### WHAT TO DO
Copy every one of the following lines verbatim, keeping each character and line break unchanged.

(Text extracted from each page)
---*---

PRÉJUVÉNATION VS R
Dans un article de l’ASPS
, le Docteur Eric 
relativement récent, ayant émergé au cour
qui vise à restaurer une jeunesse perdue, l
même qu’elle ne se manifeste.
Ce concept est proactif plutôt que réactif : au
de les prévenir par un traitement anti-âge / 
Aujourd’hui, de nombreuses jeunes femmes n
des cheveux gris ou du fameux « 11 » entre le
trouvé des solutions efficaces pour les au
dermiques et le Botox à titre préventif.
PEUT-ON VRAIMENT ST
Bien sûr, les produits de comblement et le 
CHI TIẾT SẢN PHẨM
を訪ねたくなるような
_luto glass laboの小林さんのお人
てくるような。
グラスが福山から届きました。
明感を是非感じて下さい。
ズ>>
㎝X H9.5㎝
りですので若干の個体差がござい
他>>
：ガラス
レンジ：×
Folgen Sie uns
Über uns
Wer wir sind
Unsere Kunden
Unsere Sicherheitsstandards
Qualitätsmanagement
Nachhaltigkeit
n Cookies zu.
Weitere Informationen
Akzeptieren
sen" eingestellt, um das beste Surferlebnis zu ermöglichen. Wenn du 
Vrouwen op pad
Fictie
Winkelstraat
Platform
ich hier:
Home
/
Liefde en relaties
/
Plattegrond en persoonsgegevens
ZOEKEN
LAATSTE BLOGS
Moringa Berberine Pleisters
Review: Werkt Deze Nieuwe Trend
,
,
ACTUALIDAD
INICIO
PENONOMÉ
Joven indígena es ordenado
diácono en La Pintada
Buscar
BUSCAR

---*---

### OUTPUT OF THE TASK
PRÉJUVÉNATION VS R
Dans un article de l’ASPS
, le Docteur Eric 
relativement récent, ayant émergé au cour
qui vise à restaurer une jeunesse perdue, l
même qu’elle ne se manifeste.
Ce concept est proactif plutôt que réactif : au
de les prévenir par un traitement anti-âge / 
Aujourd’hui, de nombreuses jeunes femmes n
des cheveux gris ou du fameux « 11 » entre le
trouvé des solutions efficaces pour les au
dermiques et le Botox à titre préventif.
PEUT-ON VRAIMENT ST
Bien sûr, les produits de comblement et le 
CHI TIẾT SẢN PHẨM
を訪ねたくなるような
_luto glass laboの小林さんのお人
てくるような。
グラスが福山から届きました。
明感を是非感じて下さい。
ズ>>
㎝X H9.5㎝
りですので若干の個体差がござい
他>>
：ガラス
レンジ：×
Folgen Sie uns
Über uns
Wer wir sind
Unsere Kunden
Unsere Sicherheitsstandards
Qualitätsmanagement
Nachhaltigkeit
n Cookies zu.
Weitere Informationen
Akzeptieren
sen" eingestellt, um das beste Surferlebnis zu ermöglichen. Wenn du 
Vrouwen op pad
Fictie
Winkelstraat
Platform
ich hier:
Home
/
Liefde en relaties
/
Plattegrond en persoonsgegevens
ZOEKEN
LAATSTE BLOGS
Moringa Berberine Pleisters
Review: Werkt Deze Nieuwe Trend
,
,
ACTUALIDAD
INICIO
PENONOMÉ
Joven indígena es ordenado
diácono en La Pintada
Buscar
BUSCAR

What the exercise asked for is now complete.